:: Record excerpts ::
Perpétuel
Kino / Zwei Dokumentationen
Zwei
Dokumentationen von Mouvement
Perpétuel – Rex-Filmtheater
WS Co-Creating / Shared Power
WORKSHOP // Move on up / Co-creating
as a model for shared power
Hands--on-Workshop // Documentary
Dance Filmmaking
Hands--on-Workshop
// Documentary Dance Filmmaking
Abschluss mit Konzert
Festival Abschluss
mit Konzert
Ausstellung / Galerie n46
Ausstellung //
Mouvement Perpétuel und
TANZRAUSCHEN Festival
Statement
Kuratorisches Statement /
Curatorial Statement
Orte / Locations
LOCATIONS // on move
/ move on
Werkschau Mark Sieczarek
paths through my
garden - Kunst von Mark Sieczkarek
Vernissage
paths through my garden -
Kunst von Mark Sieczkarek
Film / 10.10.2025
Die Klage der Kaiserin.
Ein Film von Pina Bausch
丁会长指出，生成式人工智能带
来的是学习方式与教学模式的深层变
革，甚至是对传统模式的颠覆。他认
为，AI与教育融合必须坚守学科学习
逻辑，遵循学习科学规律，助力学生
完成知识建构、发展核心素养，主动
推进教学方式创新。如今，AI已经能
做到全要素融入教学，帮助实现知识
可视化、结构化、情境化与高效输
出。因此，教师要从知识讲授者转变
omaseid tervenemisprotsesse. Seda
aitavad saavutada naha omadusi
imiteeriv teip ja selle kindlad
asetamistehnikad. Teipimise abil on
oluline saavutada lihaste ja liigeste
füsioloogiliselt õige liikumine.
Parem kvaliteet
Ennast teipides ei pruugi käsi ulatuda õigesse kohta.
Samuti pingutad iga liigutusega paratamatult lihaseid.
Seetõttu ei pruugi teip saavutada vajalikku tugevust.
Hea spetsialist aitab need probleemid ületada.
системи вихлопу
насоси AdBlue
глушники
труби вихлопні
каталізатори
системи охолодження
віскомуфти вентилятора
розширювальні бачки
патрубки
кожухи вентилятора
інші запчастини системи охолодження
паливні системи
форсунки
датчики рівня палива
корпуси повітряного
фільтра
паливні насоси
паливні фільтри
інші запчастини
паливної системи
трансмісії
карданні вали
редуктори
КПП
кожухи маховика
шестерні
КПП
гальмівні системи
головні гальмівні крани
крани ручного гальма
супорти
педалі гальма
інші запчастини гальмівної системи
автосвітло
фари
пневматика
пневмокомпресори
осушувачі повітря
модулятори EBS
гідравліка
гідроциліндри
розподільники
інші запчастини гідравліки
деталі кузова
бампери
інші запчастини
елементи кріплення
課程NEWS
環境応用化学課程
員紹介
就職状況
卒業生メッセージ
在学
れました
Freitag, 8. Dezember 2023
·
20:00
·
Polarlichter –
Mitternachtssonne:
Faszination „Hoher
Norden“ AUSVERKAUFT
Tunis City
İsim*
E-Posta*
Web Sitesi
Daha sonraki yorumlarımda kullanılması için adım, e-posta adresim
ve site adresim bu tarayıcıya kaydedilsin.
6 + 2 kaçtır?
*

:: Your instructions ::
Restate word for word only the lines above from the line containing "逻辑，遵循学习科学规律，助力学生" to the line containing "Samuti pingutad iga", both of them included.

:: Result of the exercise ::
逻辑，遵循学习科学规律，助力学生
完成知识建构、发展核心素养，主动
推进教学方式创新。如今，AI已经能
做到全要素融入教学，帮助实现知识
可视化、结构化、情境化与高效输
出。因此，教师要从知识讲授者转变
omaseid tervenemisprotsesse. Seda
aitavad saavutada naha omadusi
imiteeriv teip ja selle kindlad
asetamistehnikad. Teipimise abil on
oluline saavutada lihaste ja liigeste
füsioloogiliselt õige liikumine.
Parem kvaliteet
Ennast teipides ei pruugi käsi ulatuda õigesse kohta.
Samuti pingutad iga liigutusega paratamatult lihaseid.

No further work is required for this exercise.